Die eigene körperliche, sowie geistige Verfassung entscheidet also darüber, wie wir mit Stress umgehen und was ein sogenannter Stressor mit uns und unserer Gesundheit macht. Und was hat all das nun mit Achtsamkeit zu tun?
Achtsamkeit trainiert unsere Fähigkeit zur Beobachtung und schafft dabei eine Balance zwischen Gefühl und Verstand.

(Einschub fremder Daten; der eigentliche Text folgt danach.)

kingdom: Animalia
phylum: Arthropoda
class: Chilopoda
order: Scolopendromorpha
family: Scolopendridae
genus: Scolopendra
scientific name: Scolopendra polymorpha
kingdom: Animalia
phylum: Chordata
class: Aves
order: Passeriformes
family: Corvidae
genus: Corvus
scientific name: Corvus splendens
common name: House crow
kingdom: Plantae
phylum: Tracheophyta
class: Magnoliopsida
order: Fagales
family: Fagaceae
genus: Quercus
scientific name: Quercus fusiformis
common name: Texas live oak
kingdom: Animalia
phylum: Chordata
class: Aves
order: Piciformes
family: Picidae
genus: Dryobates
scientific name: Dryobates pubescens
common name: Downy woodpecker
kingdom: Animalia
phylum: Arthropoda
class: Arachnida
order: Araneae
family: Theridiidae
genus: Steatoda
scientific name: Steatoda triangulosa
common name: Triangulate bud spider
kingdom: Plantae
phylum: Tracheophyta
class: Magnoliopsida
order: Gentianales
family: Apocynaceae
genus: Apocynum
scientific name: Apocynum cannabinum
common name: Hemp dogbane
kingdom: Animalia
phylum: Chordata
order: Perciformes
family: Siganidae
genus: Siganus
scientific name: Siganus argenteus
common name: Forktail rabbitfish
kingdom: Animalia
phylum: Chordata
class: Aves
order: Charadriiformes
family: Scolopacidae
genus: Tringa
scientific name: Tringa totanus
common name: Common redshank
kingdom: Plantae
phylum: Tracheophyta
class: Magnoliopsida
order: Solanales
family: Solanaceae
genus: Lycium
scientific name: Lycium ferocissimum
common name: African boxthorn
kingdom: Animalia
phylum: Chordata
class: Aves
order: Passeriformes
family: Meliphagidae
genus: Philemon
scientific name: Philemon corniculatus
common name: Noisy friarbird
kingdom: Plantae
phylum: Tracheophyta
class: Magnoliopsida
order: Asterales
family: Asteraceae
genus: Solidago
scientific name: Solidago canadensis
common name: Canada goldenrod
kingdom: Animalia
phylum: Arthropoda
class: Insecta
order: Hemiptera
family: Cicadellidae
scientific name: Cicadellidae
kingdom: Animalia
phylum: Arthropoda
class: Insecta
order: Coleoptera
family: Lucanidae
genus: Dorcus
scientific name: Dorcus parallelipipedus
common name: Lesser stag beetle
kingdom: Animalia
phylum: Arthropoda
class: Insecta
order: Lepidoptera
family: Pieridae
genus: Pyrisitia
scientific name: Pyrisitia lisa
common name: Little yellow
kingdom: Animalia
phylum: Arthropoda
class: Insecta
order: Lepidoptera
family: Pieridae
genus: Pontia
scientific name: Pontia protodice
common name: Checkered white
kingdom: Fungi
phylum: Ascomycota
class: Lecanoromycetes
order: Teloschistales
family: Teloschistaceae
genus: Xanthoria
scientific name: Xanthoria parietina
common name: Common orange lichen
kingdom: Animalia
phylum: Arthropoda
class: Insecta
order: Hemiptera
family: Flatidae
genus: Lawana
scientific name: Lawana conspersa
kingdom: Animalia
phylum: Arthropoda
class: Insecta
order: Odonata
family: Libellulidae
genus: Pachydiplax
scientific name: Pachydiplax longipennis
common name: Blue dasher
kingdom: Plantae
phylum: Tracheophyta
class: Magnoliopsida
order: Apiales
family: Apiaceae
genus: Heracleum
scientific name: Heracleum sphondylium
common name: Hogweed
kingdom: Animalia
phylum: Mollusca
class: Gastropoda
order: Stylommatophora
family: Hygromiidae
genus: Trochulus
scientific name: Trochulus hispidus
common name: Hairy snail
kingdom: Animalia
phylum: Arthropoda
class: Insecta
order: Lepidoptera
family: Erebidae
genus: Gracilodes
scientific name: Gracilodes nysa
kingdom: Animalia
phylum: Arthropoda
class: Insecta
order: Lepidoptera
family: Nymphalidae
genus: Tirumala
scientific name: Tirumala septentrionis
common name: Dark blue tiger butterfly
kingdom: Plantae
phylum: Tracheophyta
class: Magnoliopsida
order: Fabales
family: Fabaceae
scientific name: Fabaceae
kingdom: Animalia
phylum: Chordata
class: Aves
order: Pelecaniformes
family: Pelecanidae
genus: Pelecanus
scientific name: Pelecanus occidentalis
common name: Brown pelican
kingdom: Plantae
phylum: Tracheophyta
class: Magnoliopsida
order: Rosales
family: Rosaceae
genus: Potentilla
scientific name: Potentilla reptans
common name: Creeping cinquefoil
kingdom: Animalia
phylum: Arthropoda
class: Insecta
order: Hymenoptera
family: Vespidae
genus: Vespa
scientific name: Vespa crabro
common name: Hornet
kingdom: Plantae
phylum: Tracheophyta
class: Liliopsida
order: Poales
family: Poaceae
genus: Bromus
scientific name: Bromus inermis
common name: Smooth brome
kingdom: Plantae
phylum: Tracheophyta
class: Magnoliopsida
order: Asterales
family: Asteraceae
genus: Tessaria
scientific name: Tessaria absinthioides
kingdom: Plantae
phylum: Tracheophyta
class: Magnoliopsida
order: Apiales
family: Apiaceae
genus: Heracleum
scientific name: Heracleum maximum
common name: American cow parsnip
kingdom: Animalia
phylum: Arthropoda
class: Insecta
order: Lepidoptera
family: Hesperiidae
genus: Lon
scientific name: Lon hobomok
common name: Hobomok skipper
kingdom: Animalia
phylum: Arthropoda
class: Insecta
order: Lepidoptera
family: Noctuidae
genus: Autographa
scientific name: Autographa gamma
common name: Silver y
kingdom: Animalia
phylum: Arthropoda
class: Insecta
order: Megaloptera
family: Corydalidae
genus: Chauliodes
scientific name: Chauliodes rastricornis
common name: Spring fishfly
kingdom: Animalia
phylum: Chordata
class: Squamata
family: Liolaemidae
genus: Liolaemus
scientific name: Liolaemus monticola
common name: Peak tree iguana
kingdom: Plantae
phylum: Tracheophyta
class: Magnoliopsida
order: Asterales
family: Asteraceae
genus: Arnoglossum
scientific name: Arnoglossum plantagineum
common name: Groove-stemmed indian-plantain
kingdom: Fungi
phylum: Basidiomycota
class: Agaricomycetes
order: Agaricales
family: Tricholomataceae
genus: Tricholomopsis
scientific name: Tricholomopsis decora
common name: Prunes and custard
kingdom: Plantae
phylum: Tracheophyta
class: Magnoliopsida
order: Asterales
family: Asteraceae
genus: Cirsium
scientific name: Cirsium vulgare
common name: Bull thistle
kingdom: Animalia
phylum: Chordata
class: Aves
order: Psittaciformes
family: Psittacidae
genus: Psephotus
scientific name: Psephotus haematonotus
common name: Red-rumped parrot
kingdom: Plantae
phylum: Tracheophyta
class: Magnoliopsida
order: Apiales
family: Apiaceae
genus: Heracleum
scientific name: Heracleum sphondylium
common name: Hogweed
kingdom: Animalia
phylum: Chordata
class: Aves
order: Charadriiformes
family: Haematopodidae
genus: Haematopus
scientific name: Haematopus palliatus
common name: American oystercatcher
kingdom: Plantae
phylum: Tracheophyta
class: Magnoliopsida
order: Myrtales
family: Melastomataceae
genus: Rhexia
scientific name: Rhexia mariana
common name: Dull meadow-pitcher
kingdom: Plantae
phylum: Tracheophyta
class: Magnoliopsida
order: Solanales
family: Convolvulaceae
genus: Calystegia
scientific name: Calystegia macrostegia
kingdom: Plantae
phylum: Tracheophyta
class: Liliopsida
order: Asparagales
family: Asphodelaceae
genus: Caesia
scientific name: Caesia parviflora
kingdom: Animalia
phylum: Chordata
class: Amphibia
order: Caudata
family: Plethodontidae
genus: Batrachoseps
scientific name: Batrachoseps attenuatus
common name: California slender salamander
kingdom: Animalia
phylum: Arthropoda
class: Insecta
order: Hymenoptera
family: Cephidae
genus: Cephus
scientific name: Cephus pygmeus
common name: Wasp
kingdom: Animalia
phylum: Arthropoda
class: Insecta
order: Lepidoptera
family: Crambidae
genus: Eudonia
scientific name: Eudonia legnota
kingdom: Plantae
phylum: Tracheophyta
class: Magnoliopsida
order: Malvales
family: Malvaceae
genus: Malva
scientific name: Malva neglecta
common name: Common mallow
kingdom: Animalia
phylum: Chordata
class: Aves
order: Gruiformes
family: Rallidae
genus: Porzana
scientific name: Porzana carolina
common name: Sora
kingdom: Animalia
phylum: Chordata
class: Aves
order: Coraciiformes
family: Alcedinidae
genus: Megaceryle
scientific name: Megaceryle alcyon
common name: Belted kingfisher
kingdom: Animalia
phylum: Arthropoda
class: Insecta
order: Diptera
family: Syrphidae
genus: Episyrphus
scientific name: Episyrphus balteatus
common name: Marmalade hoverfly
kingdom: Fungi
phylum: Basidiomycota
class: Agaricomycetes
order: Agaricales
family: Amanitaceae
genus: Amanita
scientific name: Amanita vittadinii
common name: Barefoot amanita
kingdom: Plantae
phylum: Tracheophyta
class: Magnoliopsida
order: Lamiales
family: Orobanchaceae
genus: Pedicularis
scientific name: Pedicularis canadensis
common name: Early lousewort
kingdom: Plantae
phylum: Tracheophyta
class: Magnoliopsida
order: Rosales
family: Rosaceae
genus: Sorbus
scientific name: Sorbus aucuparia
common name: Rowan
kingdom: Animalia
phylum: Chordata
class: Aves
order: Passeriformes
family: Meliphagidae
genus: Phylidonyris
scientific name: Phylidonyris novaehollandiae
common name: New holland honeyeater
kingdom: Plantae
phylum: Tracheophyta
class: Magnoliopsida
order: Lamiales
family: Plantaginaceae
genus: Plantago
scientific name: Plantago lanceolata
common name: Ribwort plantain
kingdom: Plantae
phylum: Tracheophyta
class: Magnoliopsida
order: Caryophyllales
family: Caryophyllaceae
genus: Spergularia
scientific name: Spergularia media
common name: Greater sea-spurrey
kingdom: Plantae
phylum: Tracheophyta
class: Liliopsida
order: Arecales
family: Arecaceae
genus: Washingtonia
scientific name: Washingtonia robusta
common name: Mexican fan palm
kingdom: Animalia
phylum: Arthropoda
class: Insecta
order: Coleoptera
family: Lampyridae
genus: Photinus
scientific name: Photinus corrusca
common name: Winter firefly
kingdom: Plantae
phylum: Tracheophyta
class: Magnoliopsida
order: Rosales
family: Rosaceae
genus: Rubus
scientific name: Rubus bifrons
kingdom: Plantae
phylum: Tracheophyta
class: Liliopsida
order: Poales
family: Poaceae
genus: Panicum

„Was stresst mich“ fragt der Verstand. Und weiterhin: „Wie möchte ich diese Situation bewerten? Welche Erfahrungen bringe ich damit in Verbindung? Welches Gefühl wird mir von der Gesellschaft vorgegeben?“ (Beispielsweise das Trauern auf einer Beerdigung eines entfernten Verwandten, über den man streng genommen gar nichts weiss).
Und hier kommt die Achtsamkeit ins Spiel. Durch das aktive Wahrnehmen der eigenen Gedanken, das Wissen darüber, dass diese nicht immer fehlerlos und eindeutig sind sowie der Einsicht, der Erfahrung, dass Gedanken vielmehr einen Bewusstseinsvorgang, als die tatsächliche Realität darstellen ist der erste Schritt zur Akzeptanz getan. Die Aufmerksamkeit wird auf die aktuell gelebte Situation gelenkt und sie kann so akzeptiert werden, wie sie ist. Die Belastung des Tun-und-Verändern-müssens im Alltag wird gemildert, der Stress nimmt ab.
Und das alles nur durch die Neubewertung einer Situation?
Nicht ganz. Achtsamkeit ist ein langer Prozess, der konstantes Üben und professionelle Anleitung voraussetzt. Es gibt verschiedene Wege Achtsamkeit zu schulen: Yoga und Meditation sind dabei wohl die bekanntesten Vertreter. Alle haben sie eines gemeinsam: Das Gedankenkarussel zu stoppen und immer wiederkehrende Verhaltensmuster, Reaktionen auf Stress, aufzubrechen, sodass neue Verhaltensmuster anstelle der alten gelernt und gelebt werden können.